The only obvious benefit to something like Linkguard, is for the government to keep track of you. You have 20% dead links on your site? Bad webmaster -- BAD!".
Next thing you know, your name is published in the paper, your wife leaves you, your house is forclosed, and your children are taken away from you and put into foster care, with a family who does know how to maintain their links.
---
icq:2057699
seumas.com
- There's a free service that already does this. They do it even if you don't ask them to, then send you spam telling you about broken links on your site.
- And there's Alexa, which really does archive the Web so that you can find old pages.
- Personally, I like the link checker in Dreamweaver. It's very well integrated with the site maintenance tools.
Probably the biggest source of bad links is unmaintained "favorite links" lists. That's something that needs a simple tool. If the major free-web-page sites provided something, that would probably cut the number of dead links substantially.Eventually Linkguard is planning to use discrete software programs called agents to watch links and tell the webmasters of any affected sites when they are updated or changed.
By "agents" they mean "bots", I suppose.
Now, if it takes 40 terrabytes (roughly 41,943,040 megabytes, I believe) to document all the links on the web, how much more space will be needed to keep contact info on all those links? Plus, how efficient will these agents be? I'm not so hot on the idea of bots constantly poking around my lil' Network, checking that all my links are okay.

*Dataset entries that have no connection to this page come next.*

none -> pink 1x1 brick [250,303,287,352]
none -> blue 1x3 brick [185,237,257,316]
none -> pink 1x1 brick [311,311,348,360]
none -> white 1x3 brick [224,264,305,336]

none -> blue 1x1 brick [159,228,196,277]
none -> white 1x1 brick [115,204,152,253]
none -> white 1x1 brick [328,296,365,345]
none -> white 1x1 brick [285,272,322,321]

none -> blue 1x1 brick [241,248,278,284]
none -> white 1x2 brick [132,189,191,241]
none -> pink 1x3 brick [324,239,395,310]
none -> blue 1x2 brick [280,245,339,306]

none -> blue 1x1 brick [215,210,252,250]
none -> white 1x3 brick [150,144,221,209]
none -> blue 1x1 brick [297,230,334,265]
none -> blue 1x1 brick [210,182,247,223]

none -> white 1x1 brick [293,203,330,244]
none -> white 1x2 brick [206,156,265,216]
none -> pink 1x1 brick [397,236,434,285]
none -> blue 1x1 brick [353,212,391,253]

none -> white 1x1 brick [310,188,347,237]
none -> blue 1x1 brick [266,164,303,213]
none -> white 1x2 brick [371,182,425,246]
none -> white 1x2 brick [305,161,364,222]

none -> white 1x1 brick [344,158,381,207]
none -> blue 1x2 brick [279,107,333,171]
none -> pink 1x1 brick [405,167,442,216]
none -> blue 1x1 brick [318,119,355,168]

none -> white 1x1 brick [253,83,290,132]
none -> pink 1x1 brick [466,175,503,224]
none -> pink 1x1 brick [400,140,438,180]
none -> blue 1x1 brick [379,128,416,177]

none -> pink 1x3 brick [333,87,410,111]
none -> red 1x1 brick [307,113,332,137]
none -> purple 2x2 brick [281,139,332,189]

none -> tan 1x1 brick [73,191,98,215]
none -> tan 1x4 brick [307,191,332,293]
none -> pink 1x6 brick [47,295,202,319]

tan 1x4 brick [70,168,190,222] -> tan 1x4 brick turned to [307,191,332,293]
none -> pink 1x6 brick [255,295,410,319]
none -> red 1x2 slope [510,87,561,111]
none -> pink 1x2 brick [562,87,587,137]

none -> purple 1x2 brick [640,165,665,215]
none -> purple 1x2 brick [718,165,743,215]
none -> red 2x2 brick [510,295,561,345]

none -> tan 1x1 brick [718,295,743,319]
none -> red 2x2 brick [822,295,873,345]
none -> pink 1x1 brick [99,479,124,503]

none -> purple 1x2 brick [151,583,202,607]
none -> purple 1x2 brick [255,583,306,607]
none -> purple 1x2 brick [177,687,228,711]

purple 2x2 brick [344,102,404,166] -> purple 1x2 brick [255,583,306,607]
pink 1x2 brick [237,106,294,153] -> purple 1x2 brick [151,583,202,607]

And will these bots follow the robots.txt rules? I know plenty of sites which revoke all robots, so the "agents" would be useless anyway... Nice idea, but sounds a bit invasive.
Plus this line below:
If the destination page disappears, search engines that can use these signatures would try to find the relevant signature and relocate the page.
Oh, so now you're relying on search engines to get the links right... hm...I'll stick to manually checking them myself, thankyouverymuch.
---
"Okay, who taught the cat how to type ctrl alt delete?"
In a recent New Scientist article (sorry, can't source it better than that) I read that Google has "4000 linux computers each with 80gb of diskspace". Well, that works out to be 312tb and that's only to index a small portion of the web - 20% is it? (as I understand it, Google stores the whole webpage in order to serve a cached version on demand). So, how could 40tb be enough? Even assuming that this new company compressed the data to a higher degree than Google (which needs to serve pages fast), this just couldn't be enough to be useful.
Gimmick or badly planned...whichever.
--Remove SPAM from my address to mail me
The Network Working Group is working on a replacement for URLs -- Uniform Resource Names. URNs are intended to serve as persistant, location-independent, resource identifiers and are designed to make it easy to map other namespaces (which share the properties of URNs) into URN-space.
Just how does this `company' plan to make money?
Will they email the companies saying "at least
one of your links is down; send us a cheque for
x00000 pounds and we'll tell you which"?
Just how?
arnald
To me the article seemed to stress not broken links among your own page, but broken links from other people's pages to your own, thus causing you to lose out on visitors coming to your site from others.
However, this seems like it could also be done on the local side, by logging the http-referer so you can keep track of any pages that a lot of your visitors seem to be coming from and then notifying them if/when you change your URL's.